Councilor Lakin says the city’s patchwork of sidewalk ordinances is not a concern he’s heard from the community. “I don’t think [it’s confusing],” he says. “Those to whom I have talked—especially those in the biking community, the BPAC [Bicycle Pedestrian Advisory Committee] world and things like that—they have not brought anything to us saying the ordinances installed are difficult to interpret and understand.”

But Webster remembers the cop who wagged his finger after the driver collided with his bike on a sidewalk, and the other who ordered him to get his bike off the road. “It feels like a weird kind of gaslighting,” he says.

“I don’t want anybody getting hit,” Lakin stresses. “It just gets more complex when you get around business areas. And it doesn’t matter if you’re at 71st and Mingo near the mall, or you’re downtown on Cherry Street—wherever you have sidewalks going across small roads, or entrance ramps to businesses, there’s just an inherent conflict between cars and bikes or cars and pedestrians.”

Building for people

That “inherent conflict” is part of the problem for cycling advocates like Webster who see active transportation as a way to enhance their connection to the city. Ordinances aside, the fundamental question for Webster is how our spending priorities reflect the kind of city we want to be.

“What we’re turning into is not a city. It’s just a place to drive through,” Webster says. “We’re just conforming to the stereotype of a flyover place … even with congestion, at worst you’re looking at 20 to 40 minutes to get from one point of Tulsa to another [by car]—which is fantastic. If these people lived anywhere else, they would know this is ideal: waiting 20 minutes in traffic to get where everybody wants to go.

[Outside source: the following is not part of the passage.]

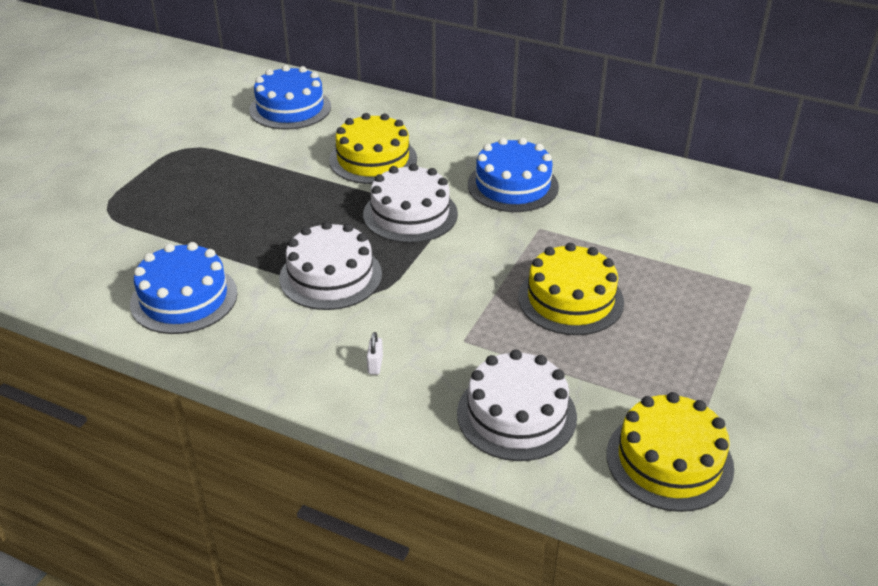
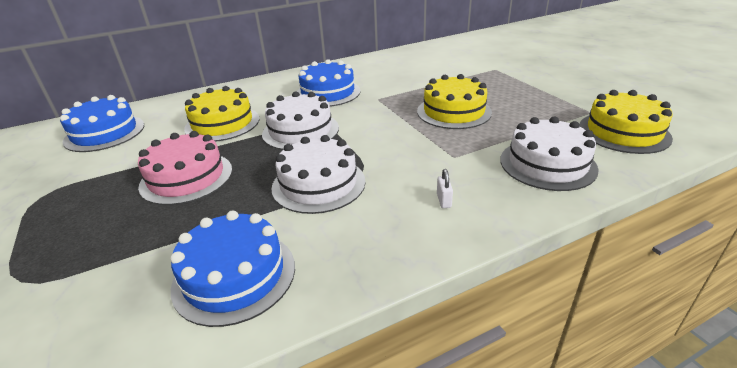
camera: 50 degrees left, 5 degrees down
white padlock [367,332,383,375] -> white padlock turned 45 degrees clockwise [437,169,453,208]
none -> pink cake [138,131,232,205]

“I know Phil Lakin thinks he’s doing right by his district,” Webster says of the councilor’s street-widening advocacy. “But at the end of the day, this [will be] a loss for the entire city. It’s a loss for the residents out there, and the whole social fabric of what it is to have neighbors, to communicate with them, to see them, to understand all the different people that live around you—the different incomes and backgrounds and lifestyles. Just for the sake of the idea of convenience.”

Instead of wider streets, advocates like Webster want to see more “road diets” throughout the city. One such project is planned for 11th Street from Peoria to Utica Avenue where protected bike lanes will reduce the width of the road through a key corridor. “with those bike lanes also comes thinking about how that street is made safer for all users,” Nick Doctor says. “So that will include a road diet for 11th Street to make that safer for pedestrians as well.”

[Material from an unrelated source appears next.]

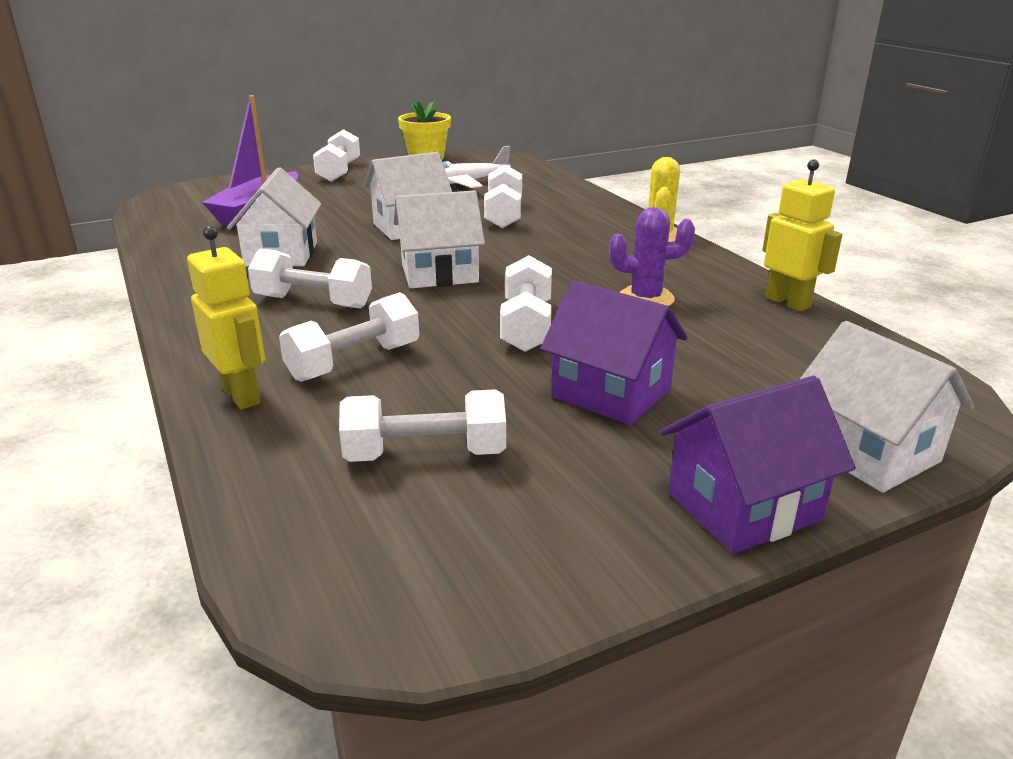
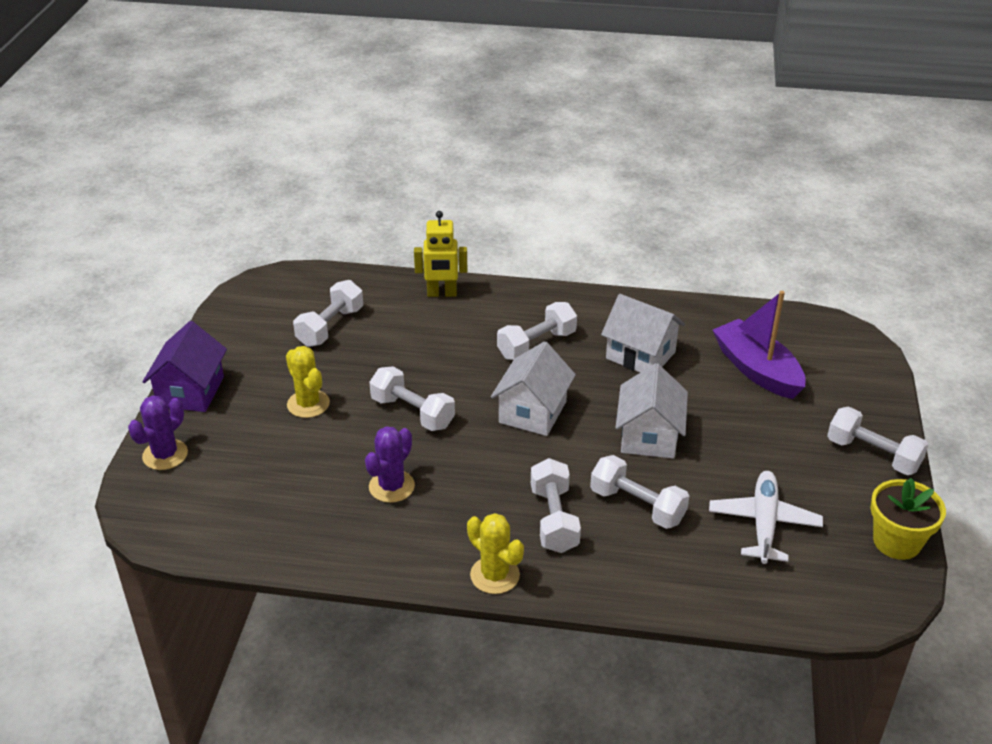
camera: 125 degrees right, 10 degrees up
white dumbbell [279,292,419,382] -> white dumbbell moved to [531,458,581,553]
purple house [540,280,688,425] -> yellow cactus [286,346,330,418]
yellow robot [762,159,842,312] -> none
white house [800,321,974,493] -> purple cactus [128,395,188,470]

Here Webster and teh mayor’s office agree. “If you do a road diet, congestion tends to stay exactly the same, but all those other methods move through quicker,” Webster says. “And people start to move toward those alternative methods, because they have options.”

The Improve Our Tulsa II funding package will be put before voters in a special election on Nov. 12. In the meantime, for those who want to get involved in creating more equitable spaces for people on bikes and on their feet, Webster says to consider your own lifestyle and see what you sacrifice for convenience. “There are three words I use to check my own lifestyle: sustainability, equity, and access. Do I have it? Am I practicing it?”

Groups like BPAC and Tulsa Hub are organizations where citizens can put those questions into action. Networks like these speak to a fundamental piece of advice Webster has for the citizens of Tulsa. “Think about advocating for people,” he says. “What does it mean, and what does it look like in your city?”